Intended primarily for U.S. physicists, the award is given every four years and consists of a medal, a certificate, and a cash award of $10,000. The award is supported by a restricted/endowed fund.
Current Compton Medal winner
Robert J. Birgeneau is the 2012 recipient of the Karl T. Compton Medal for Leadership in Physics. The citation reads, "The Karl T. Compton Medal for Leadership in Physics is awarded to Robert J. Birgeneau
“for his leadership in improving the situation for women in science in the United States and around the world, his efforts to enhance diversity in science, and for deepening our understanding of magnetism and its interplay with other states of matter.”

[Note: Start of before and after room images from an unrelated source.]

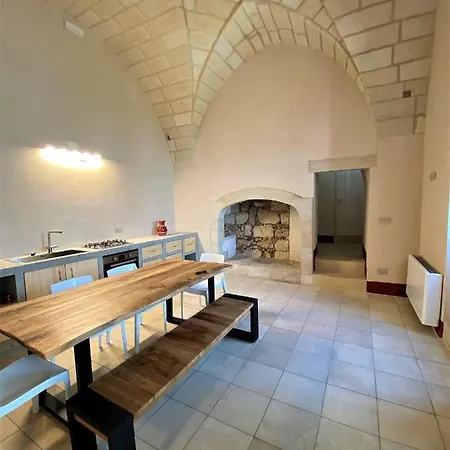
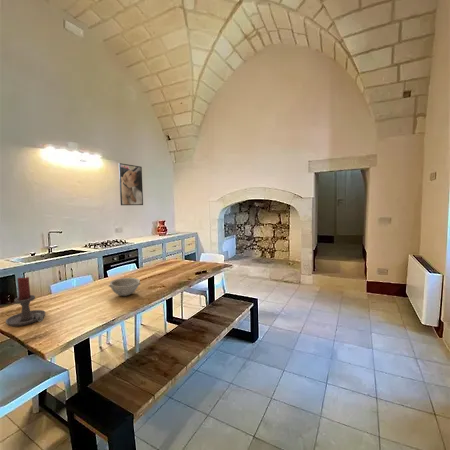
+ bowl [108,277,142,297]
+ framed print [118,162,144,206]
+ candle holder [5,276,47,327]
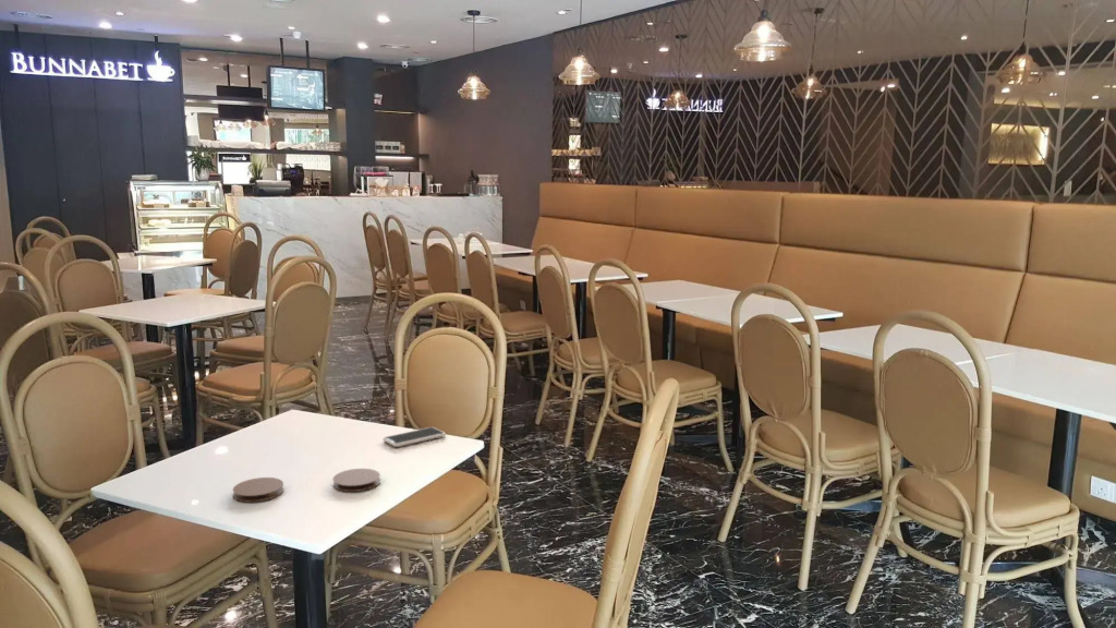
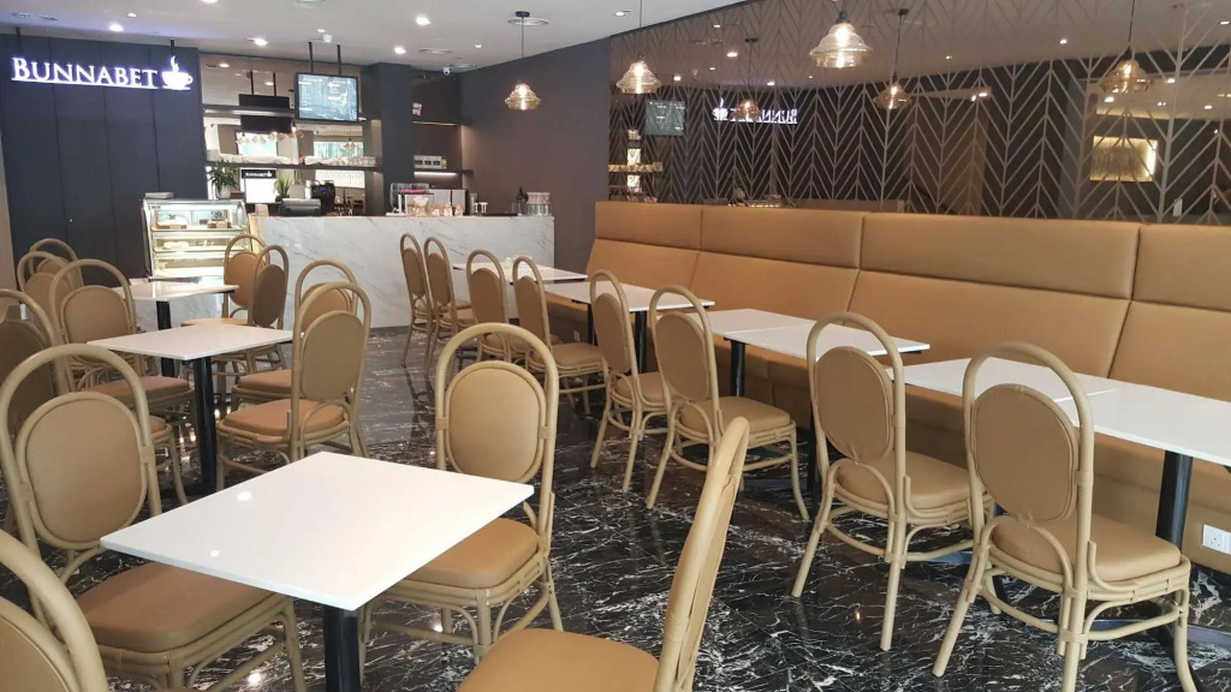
- coaster [231,476,284,504]
- coaster [332,468,381,493]
- smartphone [381,426,447,448]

Birgeneau is an internationally distinguished physicist and a leader in higher education. In 1998, when Birgeneau was Dean of Science at M.I.T., he authorized A Study on the Status of Women Faculty in Science at MIT, proposed by women science faculty members. The study produced an influential 1999 report, and the recommendations were implemented with the strong support of Dean Birgeneau. A standing committee on women’s issues was subsequently established, and major changes have taken place at M.I.T. as a result. The study has had a large impact beyond M.I.T. and has been quoted nationally and internationally. Birgeneau has continued to support women by setting up many follow-up committees.
Under Birgeneau, UC Berkeley has been a leader in fostering a family-friendly workplace for faculty, students and staff, and the campus established the University of California system’s first initiatives to address the work-family issues of faculty and graduate students. UC Berkeley’s “family-friendly package” includes tenure-track stoppage of one year for faculty parents with caregiving responsibilities for a newborn or new adoptee.
He was elected to membership in the U.S. National Academy of Sciences, and is a Fellow of the Royal Society of London, the American Philosophical Society, and other scholarly societies.